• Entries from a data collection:
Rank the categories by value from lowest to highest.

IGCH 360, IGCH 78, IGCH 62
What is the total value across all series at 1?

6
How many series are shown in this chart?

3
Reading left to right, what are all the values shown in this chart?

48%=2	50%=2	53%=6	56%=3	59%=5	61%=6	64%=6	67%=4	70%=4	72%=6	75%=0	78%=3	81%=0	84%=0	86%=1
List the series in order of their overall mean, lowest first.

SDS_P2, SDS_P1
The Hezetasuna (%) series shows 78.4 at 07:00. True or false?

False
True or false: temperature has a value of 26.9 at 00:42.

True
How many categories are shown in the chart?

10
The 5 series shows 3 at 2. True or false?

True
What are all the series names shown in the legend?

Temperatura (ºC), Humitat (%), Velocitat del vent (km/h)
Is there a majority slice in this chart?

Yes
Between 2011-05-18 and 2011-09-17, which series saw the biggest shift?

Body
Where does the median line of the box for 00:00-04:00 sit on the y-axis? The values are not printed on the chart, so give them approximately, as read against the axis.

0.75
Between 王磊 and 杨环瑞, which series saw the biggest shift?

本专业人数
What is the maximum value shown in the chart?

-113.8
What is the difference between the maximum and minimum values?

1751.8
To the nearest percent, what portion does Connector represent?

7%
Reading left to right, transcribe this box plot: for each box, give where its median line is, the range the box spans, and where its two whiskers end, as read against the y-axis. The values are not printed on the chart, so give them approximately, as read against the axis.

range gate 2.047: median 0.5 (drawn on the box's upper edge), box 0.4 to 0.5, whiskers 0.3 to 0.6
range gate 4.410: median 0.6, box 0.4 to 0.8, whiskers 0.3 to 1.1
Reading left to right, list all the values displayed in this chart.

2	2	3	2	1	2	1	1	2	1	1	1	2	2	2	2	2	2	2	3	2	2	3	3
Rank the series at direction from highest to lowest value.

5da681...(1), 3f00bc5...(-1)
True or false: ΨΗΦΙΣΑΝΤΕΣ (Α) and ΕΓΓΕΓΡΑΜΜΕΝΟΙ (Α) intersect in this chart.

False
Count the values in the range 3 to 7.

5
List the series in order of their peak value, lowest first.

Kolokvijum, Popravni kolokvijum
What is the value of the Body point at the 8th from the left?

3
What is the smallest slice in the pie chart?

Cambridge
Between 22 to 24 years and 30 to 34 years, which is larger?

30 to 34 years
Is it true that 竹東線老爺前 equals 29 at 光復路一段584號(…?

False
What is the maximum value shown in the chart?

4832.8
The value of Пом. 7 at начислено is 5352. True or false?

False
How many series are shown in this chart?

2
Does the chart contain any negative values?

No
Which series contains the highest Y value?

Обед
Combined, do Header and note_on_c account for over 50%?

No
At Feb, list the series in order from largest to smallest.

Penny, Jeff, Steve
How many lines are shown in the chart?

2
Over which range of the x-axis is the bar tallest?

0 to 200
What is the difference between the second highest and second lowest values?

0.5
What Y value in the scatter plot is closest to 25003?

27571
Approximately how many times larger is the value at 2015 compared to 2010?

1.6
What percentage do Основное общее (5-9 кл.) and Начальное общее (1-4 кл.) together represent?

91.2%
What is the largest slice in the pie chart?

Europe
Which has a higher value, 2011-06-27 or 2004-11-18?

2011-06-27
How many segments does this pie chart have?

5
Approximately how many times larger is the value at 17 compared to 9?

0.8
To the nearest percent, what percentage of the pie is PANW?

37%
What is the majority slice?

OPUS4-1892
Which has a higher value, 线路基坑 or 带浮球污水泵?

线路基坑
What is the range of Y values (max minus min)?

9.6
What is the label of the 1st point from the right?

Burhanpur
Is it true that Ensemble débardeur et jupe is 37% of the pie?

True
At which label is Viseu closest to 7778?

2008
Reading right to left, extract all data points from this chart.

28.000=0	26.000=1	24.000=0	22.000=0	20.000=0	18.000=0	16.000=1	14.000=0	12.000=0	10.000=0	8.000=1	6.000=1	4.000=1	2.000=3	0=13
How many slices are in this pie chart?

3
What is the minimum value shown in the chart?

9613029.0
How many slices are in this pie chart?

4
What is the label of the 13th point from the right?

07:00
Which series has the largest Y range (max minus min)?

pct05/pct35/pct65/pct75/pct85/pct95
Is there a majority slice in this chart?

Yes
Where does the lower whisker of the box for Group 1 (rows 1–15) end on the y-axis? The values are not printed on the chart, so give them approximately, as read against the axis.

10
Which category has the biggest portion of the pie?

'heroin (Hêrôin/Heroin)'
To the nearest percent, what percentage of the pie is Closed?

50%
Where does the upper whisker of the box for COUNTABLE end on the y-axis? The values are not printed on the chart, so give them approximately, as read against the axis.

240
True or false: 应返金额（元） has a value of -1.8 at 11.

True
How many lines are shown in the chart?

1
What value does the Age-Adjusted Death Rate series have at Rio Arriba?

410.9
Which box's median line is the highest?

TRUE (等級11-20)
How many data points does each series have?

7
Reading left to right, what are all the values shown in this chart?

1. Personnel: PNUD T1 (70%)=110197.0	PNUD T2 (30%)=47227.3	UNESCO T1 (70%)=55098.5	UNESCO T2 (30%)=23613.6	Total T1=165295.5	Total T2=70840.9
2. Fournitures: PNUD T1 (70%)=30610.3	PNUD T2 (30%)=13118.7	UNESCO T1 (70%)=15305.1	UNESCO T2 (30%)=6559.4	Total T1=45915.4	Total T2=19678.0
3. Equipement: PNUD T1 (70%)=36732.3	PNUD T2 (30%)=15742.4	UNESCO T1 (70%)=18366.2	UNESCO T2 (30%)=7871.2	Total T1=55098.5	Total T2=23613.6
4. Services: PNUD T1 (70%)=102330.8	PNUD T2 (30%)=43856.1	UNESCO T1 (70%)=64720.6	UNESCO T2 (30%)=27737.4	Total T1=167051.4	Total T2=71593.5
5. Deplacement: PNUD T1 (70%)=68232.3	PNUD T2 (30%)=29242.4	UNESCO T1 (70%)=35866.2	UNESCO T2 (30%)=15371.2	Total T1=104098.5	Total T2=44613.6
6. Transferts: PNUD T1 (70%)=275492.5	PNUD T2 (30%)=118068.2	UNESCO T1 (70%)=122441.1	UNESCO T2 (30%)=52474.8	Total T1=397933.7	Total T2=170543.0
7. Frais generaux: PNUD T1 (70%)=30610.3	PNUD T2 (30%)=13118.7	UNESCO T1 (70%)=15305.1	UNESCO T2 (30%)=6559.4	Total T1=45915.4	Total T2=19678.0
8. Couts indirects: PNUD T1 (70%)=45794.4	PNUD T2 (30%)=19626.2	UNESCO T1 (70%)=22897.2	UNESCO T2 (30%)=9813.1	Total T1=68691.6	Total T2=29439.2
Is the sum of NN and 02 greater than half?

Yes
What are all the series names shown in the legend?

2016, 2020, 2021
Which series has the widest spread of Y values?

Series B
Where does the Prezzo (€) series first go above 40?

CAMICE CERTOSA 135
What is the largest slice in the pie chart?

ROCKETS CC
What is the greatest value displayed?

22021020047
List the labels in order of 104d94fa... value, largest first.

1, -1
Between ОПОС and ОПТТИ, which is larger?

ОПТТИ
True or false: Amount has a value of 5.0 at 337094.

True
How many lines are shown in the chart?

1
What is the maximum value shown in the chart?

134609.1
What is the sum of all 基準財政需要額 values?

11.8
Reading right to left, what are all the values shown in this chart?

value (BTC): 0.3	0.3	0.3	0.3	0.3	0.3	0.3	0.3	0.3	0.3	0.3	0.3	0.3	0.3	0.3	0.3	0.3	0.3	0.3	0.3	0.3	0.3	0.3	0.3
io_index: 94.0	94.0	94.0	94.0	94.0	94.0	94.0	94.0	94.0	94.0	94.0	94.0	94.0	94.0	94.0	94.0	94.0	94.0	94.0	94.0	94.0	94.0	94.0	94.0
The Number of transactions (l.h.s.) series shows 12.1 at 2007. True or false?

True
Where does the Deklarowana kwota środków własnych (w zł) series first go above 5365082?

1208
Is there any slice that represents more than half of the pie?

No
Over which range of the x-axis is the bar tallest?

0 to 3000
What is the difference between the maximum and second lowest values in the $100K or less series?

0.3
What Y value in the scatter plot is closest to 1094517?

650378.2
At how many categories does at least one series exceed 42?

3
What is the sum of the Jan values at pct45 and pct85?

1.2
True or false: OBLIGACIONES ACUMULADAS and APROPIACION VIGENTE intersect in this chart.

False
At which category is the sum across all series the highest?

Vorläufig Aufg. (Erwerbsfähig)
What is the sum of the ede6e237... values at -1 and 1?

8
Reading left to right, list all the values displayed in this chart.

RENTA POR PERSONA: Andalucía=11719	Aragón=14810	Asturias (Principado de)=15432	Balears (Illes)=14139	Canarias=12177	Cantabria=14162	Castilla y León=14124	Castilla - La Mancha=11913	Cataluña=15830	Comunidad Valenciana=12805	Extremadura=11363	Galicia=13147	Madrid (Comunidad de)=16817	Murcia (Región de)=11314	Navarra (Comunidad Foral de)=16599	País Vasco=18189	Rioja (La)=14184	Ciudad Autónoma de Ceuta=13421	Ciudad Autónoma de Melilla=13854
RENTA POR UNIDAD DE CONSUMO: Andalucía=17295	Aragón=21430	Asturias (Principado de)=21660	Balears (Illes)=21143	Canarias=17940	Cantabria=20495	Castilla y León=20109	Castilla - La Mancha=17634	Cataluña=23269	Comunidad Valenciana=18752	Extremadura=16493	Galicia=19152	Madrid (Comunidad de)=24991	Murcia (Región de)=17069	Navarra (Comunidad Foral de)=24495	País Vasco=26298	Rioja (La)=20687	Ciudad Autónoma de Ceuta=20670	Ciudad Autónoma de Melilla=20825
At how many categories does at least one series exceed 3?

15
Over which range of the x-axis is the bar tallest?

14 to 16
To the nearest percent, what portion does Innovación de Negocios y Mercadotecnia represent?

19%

• Task directions: How many lines in the entries above contain the string "plot"? Case counts, so reply with the number alone.

• Your response: 3